Tirez-moi les cartes
J'aimerais partir, mais venant tout juste d'arriver, je me dis que le serpent pourrait toujours rôder aux alentours. J'entends encore pas mal de remue-ménage dehors... Je n'aime pas trop les diseuses de bonne aventure, mais bon, comme c'est gratuit, je n'ai rien à perdre.
- Okay, allez-y... mais que ça ne prenne pas une heure, hein ?
Son visage s'illumine, balayant d'un trait l'air grave et désagréable qu'il exprimait juste avant. Ravie, elle choisit une pile de cartes, certainement des oracles, la coupe, l'observe en grimaçant puis la mélange. Ensuite, elle l'étale en arc de cercle devant moi, avant de me demander d'en choisir une. Ce que je fais sans prendre le temps de réfléchir tant j'ai hâte d'en finir.
Une fois retournée, elle se penche comme si elle se retrouvait victime de myopie.
- Ah, je comprends mieux. Louis n'est ce pas ?
- Co... comment le savez-vous ?
- Les cartes, jeune homme. Les cartes me disent tout.
- Euh... mouais d'accord. Que vous racontent-elles d'autres ?

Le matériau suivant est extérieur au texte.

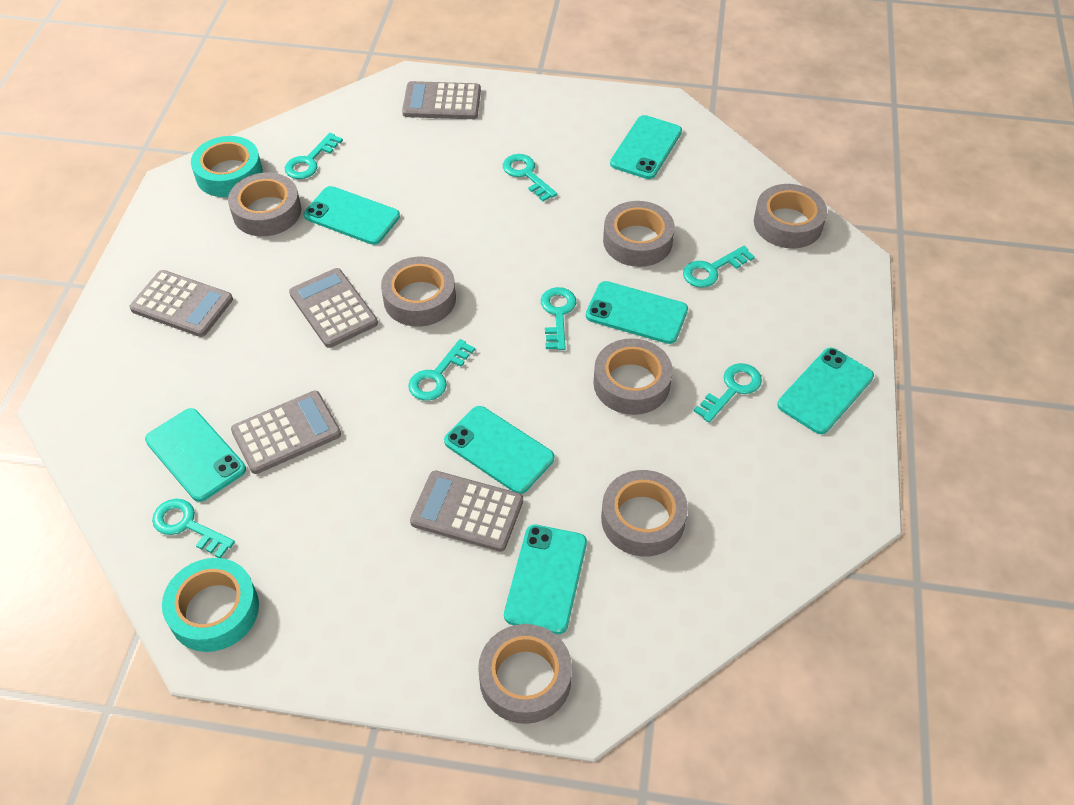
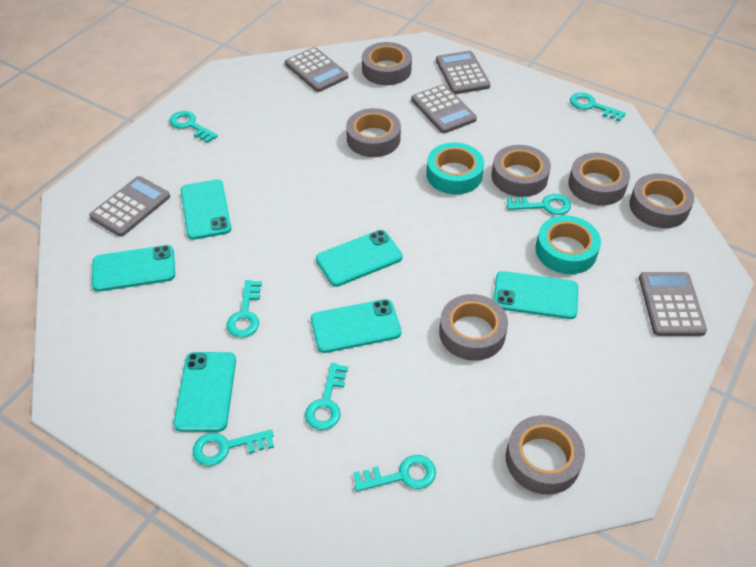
turquoise phone: [145,408,246,502] [304,186,400,245] [444,406,554,494] [504,525,587,634] [586,281,688,344] [610,115,682,179] [777,348,874,434] = 7 -> [92,245,175,292] [174,352,236,432] [181,179,231,240] [311,299,401,353] [316,230,402,287] [493,271,578,319] = 6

Elle me fait signe de retourner une autre carte. Cette fois, je réfléchis une seconde... Je choisis la carte tout au bout de la file. La toute dernière.
- Hum... vous êtes un jeune homme très original, très persévérant. Vous ne lâchez rien. Vous allez jusqu'au bout. (Son ton fut particulièrement grinçant sur la dernière phrase). Non, vous ne lâcherez vraiment rien. Rien de rien. Alors, que voulez-vous savoir ?
Sa voix, tout comme son regard, a perdu de sa chaleur. Je rencontre de nouveau cette femme au visage grave de tout à l'heure.
- Le serpent, pourquoi m'a-t-il attaqué ?
- Posez-moi plutôt une question sur votre avenir, vos études, l'amour ?
Voilà typiquement ce que je n'aime pas chez les charlatans. Ils cherchent à vous influencer sur les questions ; à partir du moment où vous leur cédez un peu de contrôle, ils perdent à mes yeux toutes crédibilités.
- Bon, vais-je réussir mes partiels ? fais-je mine de m'intéresser pour en finir.
Elle confirme.
- Et mes parents, vont-il se remettre ensemble ?
- Vu le plan ingénieux que avez élaboré pour, cela ne fait aucun doute.
Je la contemple, bouche-bée. Je suis impressionné, comment elle sait tout ça ! Ce plan, il n'existe encore que dans ma tête. Même si je devenais parano en imaginant que cette femme m'ait espionné, personne n'aurait pu deviner. Qui est-elle, exactement ? Je trouve tout ça très louche. D'ailleurs, je commence à trouver cette matinée de plus en plus louche !
- Vous en tirez une tête ! Laissez-moi vous servir un verre d'eau.
3
Je n'ai aucune confiance en elle, et c'en est trop !
Je refuse le verre et prends finalement congé.